I’ve received many questions about Wichita State’s basketball schedule in recent weeks. WSU’s strength of schedule (according to Jerry Palm at collegerpi.com) ranks No. 121. Its opponents winning percentage ranks No. 300. Those two factors are big negatives in WSU’s NCAA Tournament at-large resume. Five teams with an RPI ranked No. 250 or lower represent the big problem.
This caused fans to wonder why WSU didn’t schedule tougher. Or they want to know what WSU can do to schedule in the future. After talking to people around WSU and the MVC, here’s some issues to consider.
- There is not much room on the future schedules. WSU is locked into the MVC-MWC Challenge and BracketBusters (a two-game commitment again in 2011-12). It signed a four-season deal with Tulsa. It likes to play at least four guarantee games at home. UMKC is a regular on the schedule. It has the Maui Invitational and LSU (neutral site) next season. With all those commitments, open dates are hard to find in the coming seasons.
- The Shockers scheduled appropriately for this season after going 17-17 and 11-20 in Gregg Marshall’s first two seasons. More than anything, WSU needed to win. WSU lost a Division I opponent when CBE Classic organizers couldn’t replace Illinois-Chicago and forced Division II Arkansas-Monticello on WSU. Iowa’s poor season is an unforeseen factor dragging down WSU. In retrospect, it would have been nice to pick up a stronger opponent or two to help the NCAA resume. When the schedule was put together, the program was in a different spot.
- Guarantee games are hard to find. The good guarantee game – an opponent likely to win a lot of games in a low-major conference and willing to travel for a check – are even more difficult to land. WSU, because of geography, is playing from behind. WSU’s guarantee opponents (Alcorn State, North Dakota State, Texas Southern, South Carolina-Upstate ) were awful. Decent ones are expensive and much sought after.

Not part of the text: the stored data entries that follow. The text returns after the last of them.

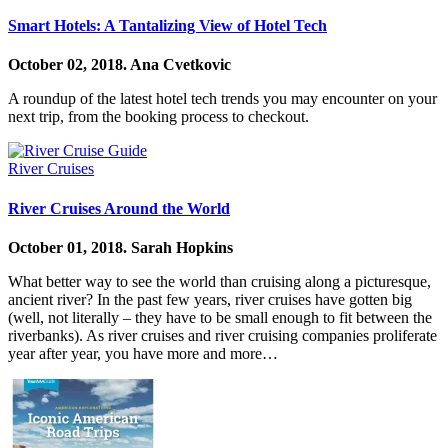
Smart Hotels: A Tantalizing View of Hotel Tech
October 02, 2018.
Ana Cvetkovic
A roundup of the latest hotel tech trends you may encounter on your
next trip, from the booking process to checkout.
River Cruises
River Cruises Around the World
October 01, 2018.
Sarah Hopkins
What better way to see the world than cruising along a picturesque,
ancient river? In the past few years, river cruises have gotten big
(well, not literally – they have to be small enough to fit between the
riverbanks). As river cruises and river cruising companies proliferate
year after year, you have more and more…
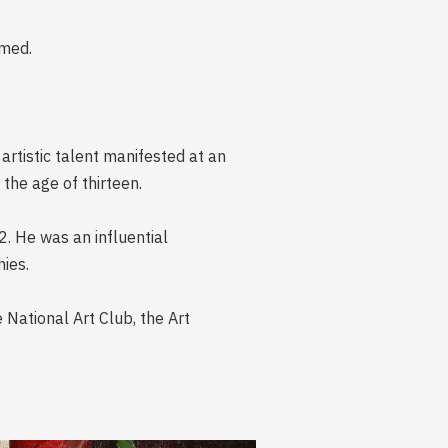
amed.
artistic talent manifested at an
the age of thirteen.
2. He was an influential
ies.
e National Art Club, the Art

- Perception matters. Some fans think WSU should go on the road to a national power without a return, or sign a 2 for 1 deal. First, that doesn’t fit how WSU (or most MVC schools) want to think of themselves. Being a road donkey is something low-major programs do. Since college teams win around 70 percent of their home games, it’s not a good way to build a winning record or a good RPI. Second, it cheats season-ticket holders who want to see good games at home. Third, If WSU agrees to play Duke with no return, then won’t Texas Tech want the same deal? Fourth, Duke isn’t looking to play one game in Wichita. Those level schools rarely play road games, and most don’t want to come to Koch Arena even in a 2-for-1 deal. Does WSU want to sell itself out to the next level of programs? That’s not to say those scenarios are dismissed outright. It is saying WSU (and MVC schools) aren’t going to do those things regularly. For the right price in the right situation, perhaps. The Syracuse trip worked out great for WSU in 2006-07. Usually, the road team walks away with a loss and it’s hard to convince coaches that’s a good thing as a matter of policy.
- SOS shouldn’t be a problem next season with Tulsa, LSU, a good MWC team and the loaded Maui field on the schedule.